Neeloor  is an agriculture-oriented rural village in the Taluk of Meenachil, Kottayam district, Kerala. The village is situated on the hill sides of Noorumala, Ellumpuram and Perumkunnu which are hills on the borders of Kottayam district and the neighboring Idukki district. Earlier the place was known as "Kallidapootha".

History

Being a rural village, the entire region is covered by different sorts of farming. The historical backdrop of Neeloor is blurred in the pages of history. At the same time 'Sree Dharma Shasta Temple', Ambalabhagam, 2 km away from Neeloor suggests that the place has hundreds of years old legacy.

The new history begins with the beginning of the 20th century, when people from other areas came to Neeloor and settled here. In 1924 a chapel was established in the name of Saint Joseph and soon a primary school was started here. Later a parish was established here in the name of St. Francis Xavier in 1925.

Information supplied:
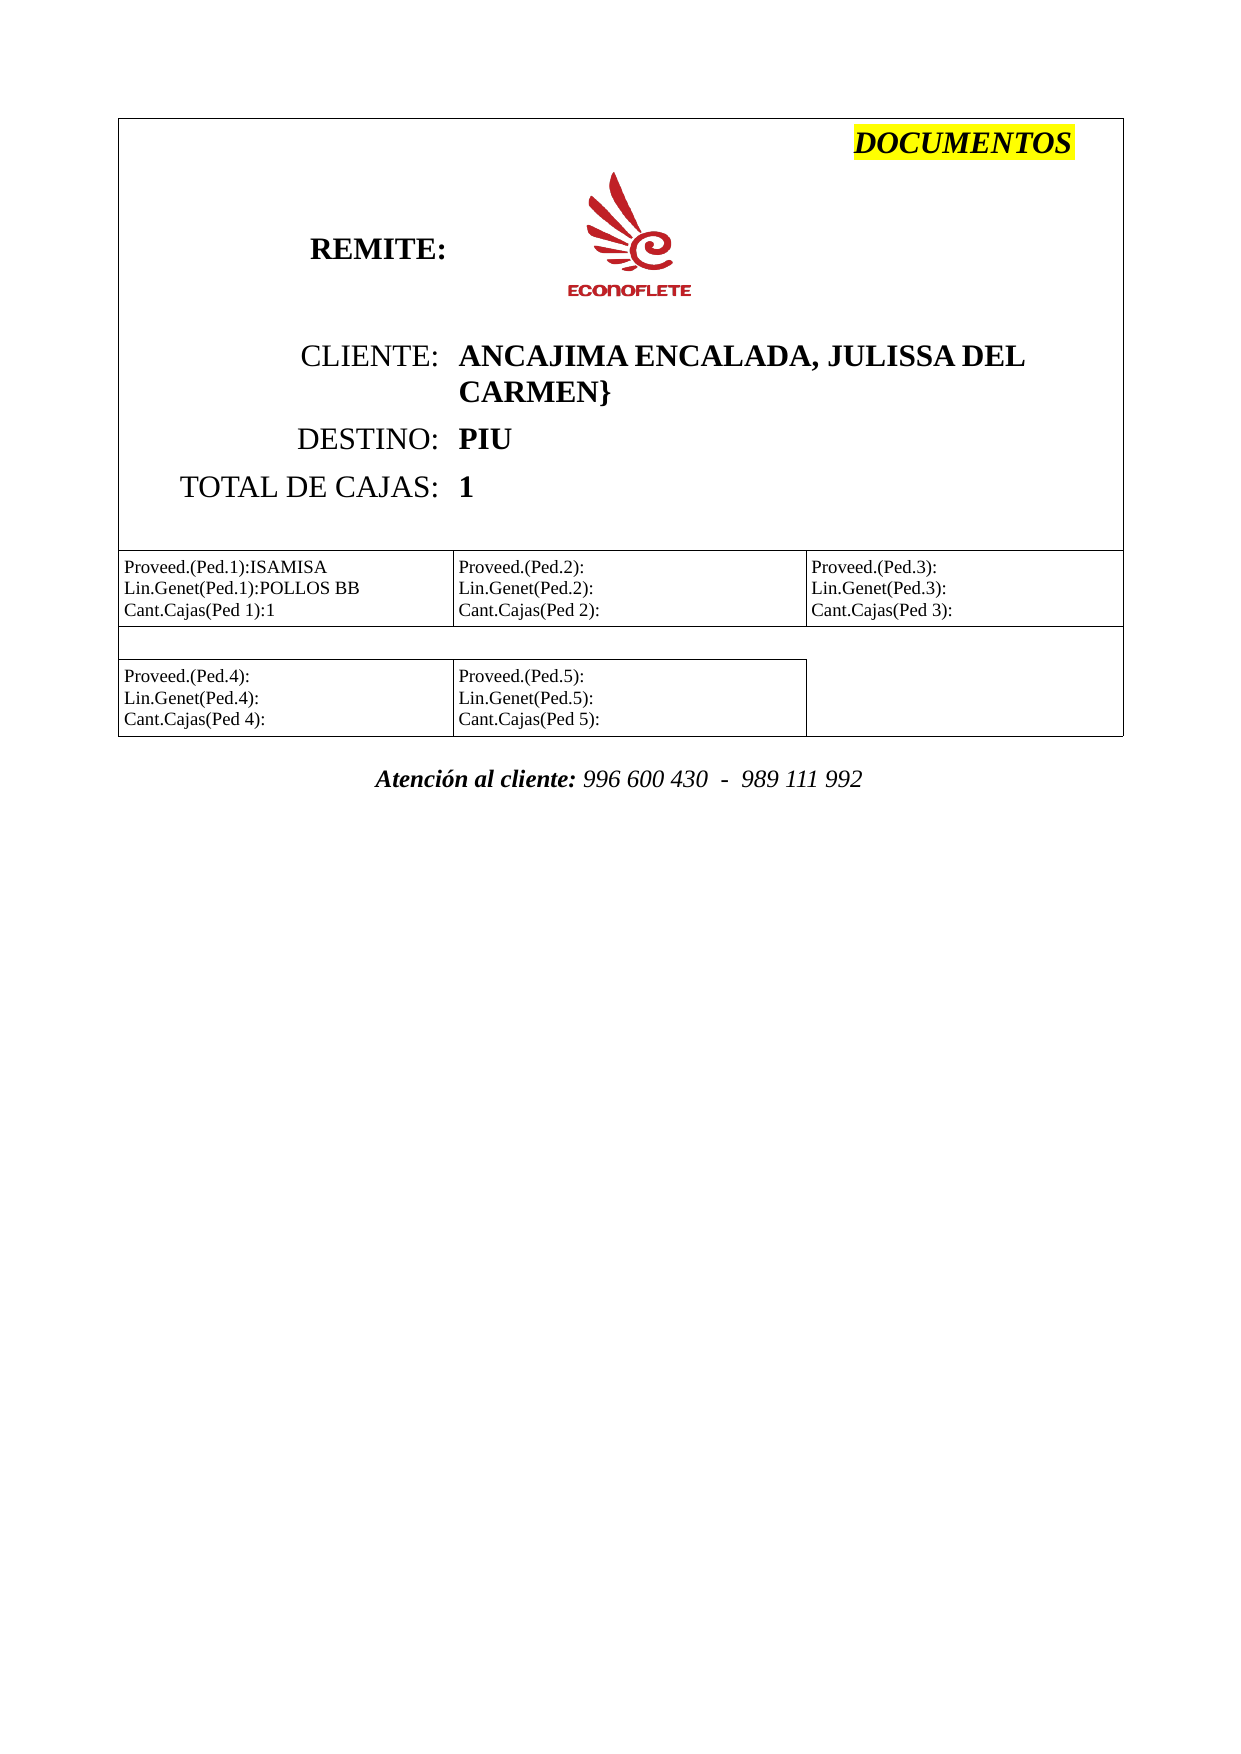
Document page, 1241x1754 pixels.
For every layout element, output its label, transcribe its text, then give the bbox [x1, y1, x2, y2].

table_cell [806, 166, 1123, 332]
table_header [453, 119, 806, 166]
table_cell [453, 166, 806, 332]
table_cell Proveed.(Ped.4): Lin.Genet(Ped.4): Cant.Cajas(Ped 4): [119, 660, 453, 736]
table_cell CLIENTE: [119, 332, 453, 415]
table_cell Proveed.(Ped.5): Lin.Genet(Ped.5): Cant.Cajas(Ped 5): [454, 660, 806, 736]
table_cell REMITE: [119, 166, 453, 332]
table_cell ANCAJIMA ENCALADA, JULISSA DEL CARMEN} [453, 332, 1123, 415]
table_cell [806, 627, 1123, 659]
table_cell [453, 510, 806, 550]
picture [552, 171, 707, 297]
table_cell [119, 510, 453, 550]
table_cell [807, 659, 1123, 736]
table_cell Proveed.(Ped.3): Lin.Genet(Ped.3): Cant.Cajas(Ped 3): [807, 551, 1123, 626]
table_cell [119, 627, 453, 659]
table_cell [453, 627, 806, 659]
table_cell TOTAL DE CAJAS: [119, 462, 453, 510]
table_cell 1 [453, 462, 1123, 510]
table_header DOCUMENTOS [806, 119, 1123, 166]
table_cell [806, 510, 1123, 550]
table_cell Proveed.(Ped.2): Lin.Genet(Ped.2): Cant.Cajas(Ped 2): [454, 551, 806, 626]
table_header [119, 119, 453, 166]
table_cell [806, 415, 1123, 462]
table_cell DESTINO: [119, 415, 453, 462]
table_cell Proveed.(Ped.1):ISAMISA Lin.Genet(Ped.1):POLLOS BB Cant.Cajas(Ped 1):1 [119, 551, 453, 626]
text Atención al cliente: 996 600 430 - 989 111 992 [118, 764, 1122, 793]
table_cell PIU [453, 415, 806, 462]
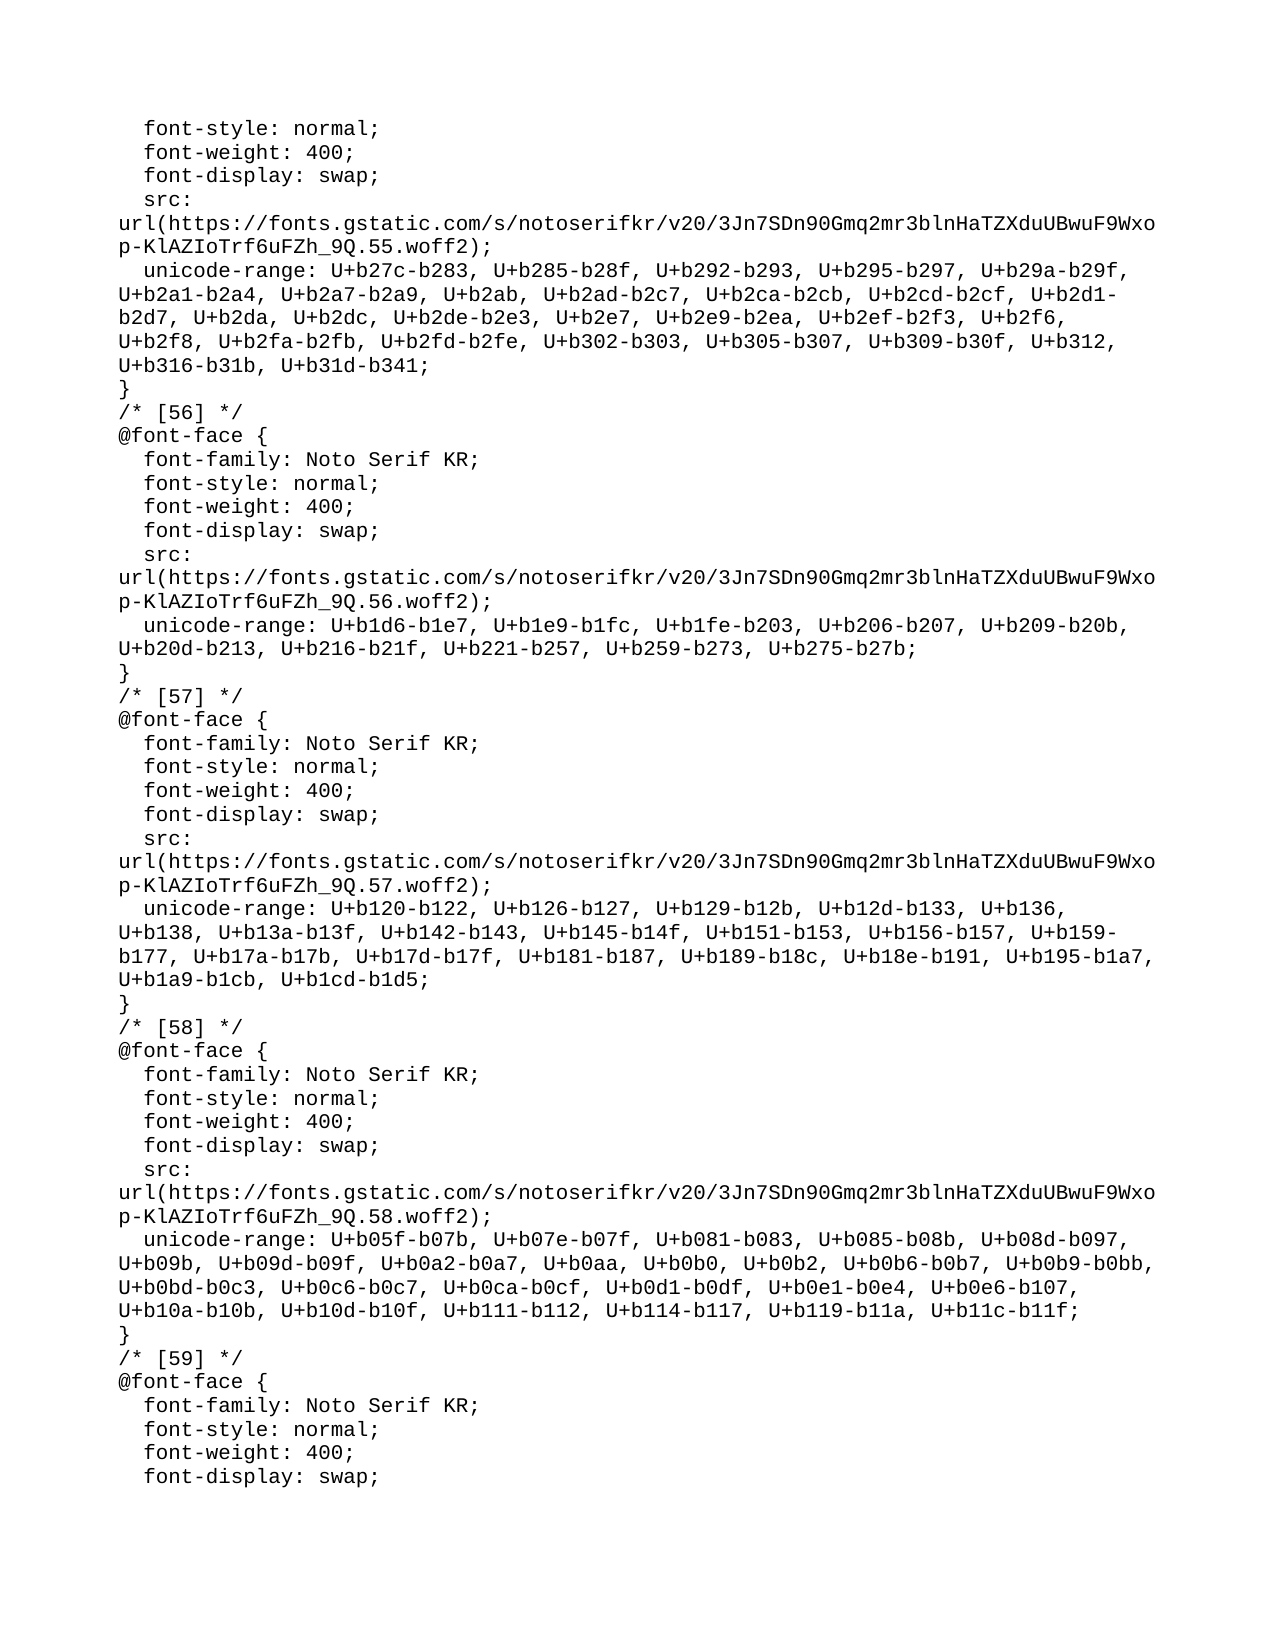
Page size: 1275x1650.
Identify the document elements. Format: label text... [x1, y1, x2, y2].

text src: url(https://fonts.gstatic.com/s/notoserifkr/v20/3Jn7SDn90Gmq2mr3blnHaTZXduUBwuF9Wxop-KlAZIoTrf6uFZh_9Q.58.woff2); [118, 1158, 1157, 1229]
text font-weight: 400; [118, 142, 1157, 165]
text @font-face { [118, 1371, 1157, 1395]
text src: url(https://fonts.gstatic.com/s/notoserifkr/v20/3Jn7SDn90Gmq2mr3blnHaTZXduUBwuF9Wxop-KlAZIoTrf6uFZh_9Q.56.woff2); [118, 544, 1157, 615]
text unicode-range: U+b05f-b07b, U+b07e-b07f, U+b081-b083, U+b085-b08b, U+b08d-b097, U+b09b, U+b09d-b09f, U+b0a2-b0a7, U+b0aa, U+b0b0, U+b0b2, U+b0b6-b0b7, U+b0b9-b0bb, U+b0bd-b0c3, U+b0c6-b0c7, U+b0ca-b0cf, U+b0d1-b0df, U+b0e1-b0e4, U+b0e6-b107, U+b10a-b10b, U+b10d-b10f, U+b111-b112, U+b114-b117, U+b119-b11a, U+b11c-b11f; [118, 1229, 1157, 1324]
text font-style: normal; [118, 1088, 1157, 1111]
text @font-face { [118, 1040, 1157, 1064]
text } [118, 662, 1157, 686]
text } [118, 1324, 1157, 1348]
text font-style: normal; [118, 473, 1157, 496]
text unicode-range: U+b27c-b283, U+b285-b28f, U+b292-b293, U+b295-b297, U+b29a-b29f, U+b2a1-b2a4, U+b2a7-b2a9, U+b2ab, U+b2ad-b2c7, U+b2ca-b2cb, U+b2cd-b2cf, U+b2d1-b2d7, U+b2da, U+b2dc, U+b2de-b2e3, U+b2e7, U+b2e9-b2ea, U+b2ef-b2f3, U+b2f6, U+b2f8, U+b2fa-b2fb, U+b2fd-b2fe, U+b302-b303, U+b305-b307, U+b309-b30f, U+b312, U+b316-b31b, U+b31d-b341; [118, 260, 1157, 378]
text /* [57] */ [118, 686, 1157, 709]
text font-weight: 400; [118, 496, 1157, 520]
text font-display: swap; [118, 804, 1157, 827]
text font-family: Noto Serif KR; [118, 1395, 1157, 1419]
text font-display: swap; [118, 1466, 1157, 1489]
text font-weight: 400; [118, 1111, 1157, 1135]
text /* [56] */ [118, 402, 1157, 426]
text } [118, 993, 1157, 1017]
text /* [58] */ [118, 1017, 1157, 1040]
text src: url(https://fonts.gstatic.com/s/notoserifkr/v20/3Jn7SDn90Gmq2mr3blnHaTZXduUBwuF9Wxop-KlAZIoTrf6uFZh_9Q.57.woff2); [118, 827, 1157, 898]
text font-display: swap; [118, 520, 1157, 544]
text font-style: normal; [118, 118, 1157, 142]
text unicode-range: U+b120-b122, U+b126-b127, U+b129-b12b, U+b12d-b133, U+b136, U+b138, U+b13a-b13f, U+b142-b143, U+b145-b14f, U+b151-b153, U+b156-b157, U+b159-b177, U+b17a-b17b, U+b17d-b17f, U+b181-b187, U+b189-b18c, U+b18e-b191, U+b195-b1a7, U+b1a9-b1cb, U+b1cd-b1d5; [118, 898, 1157, 993]
text font-style: normal; [118, 1419, 1157, 1442]
text /* [59] */ [118, 1348, 1157, 1371]
text @font-face { [118, 709, 1157, 733]
text font-family: Noto Serif KR; [118, 733, 1157, 757]
text unicode-range: U+b1d6-b1e7, U+b1e9-b1fc, U+b1fe-b203, U+b206-b207, U+b209-b20b, U+b20d-b213, U+b216-b21f, U+b221-b257, U+b259-b273, U+b275-b27b; [118, 615, 1157, 662]
text @font-face { [118, 426, 1157, 449]
text font-family: Noto Serif KR; [118, 449, 1157, 473]
text font-style: normal; [118, 757, 1157, 780]
text } [118, 378, 1157, 402]
text font-display: swap; [118, 1135, 1157, 1158]
text font-weight: 400; [118, 780, 1157, 804]
text src: url(https://fonts.gstatic.com/s/notoserifkr/v20/3Jn7SDn90Gmq2mr3blnHaTZXduUBwuF9Wxop-KlAZIoTrf6uFZh_9Q.55.woff2); [118, 189, 1157, 260]
text font-weight: 400; [118, 1442, 1157, 1466]
text font-family: Noto Serif KR; [118, 1064, 1157, 1088]
text font-display: swap; [118, 165, 1157, 189]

List of tasks:
A) According to the Neeloor passage, in what year was the parish named for St. Francis Xavier established?
B) Put the stretch of the records from the line containing "table_cell [806, 166, 1123, 332]" through the line containing "table_cell CLIENTE: [119, 332, 453, 415]" into a numbered list, omitting any blank lines.
The records are independent of the Neeloor passage, and neither relates to the other.

Answers to the problems:
A) 1925

B)
1. table_cell [806, 166, 1123, 332]
2. table_header [453, 119, 806, 166]
3. table_cell [453, 166, 806, 332]
4. table_cell Proveed.(Ped.4): Lin.Genet(Ped.4): Cant.Cajas(Ped 4): [119, 660, 453, 736]
5. table_cell CLIENTE: [119, 332, 453, 415]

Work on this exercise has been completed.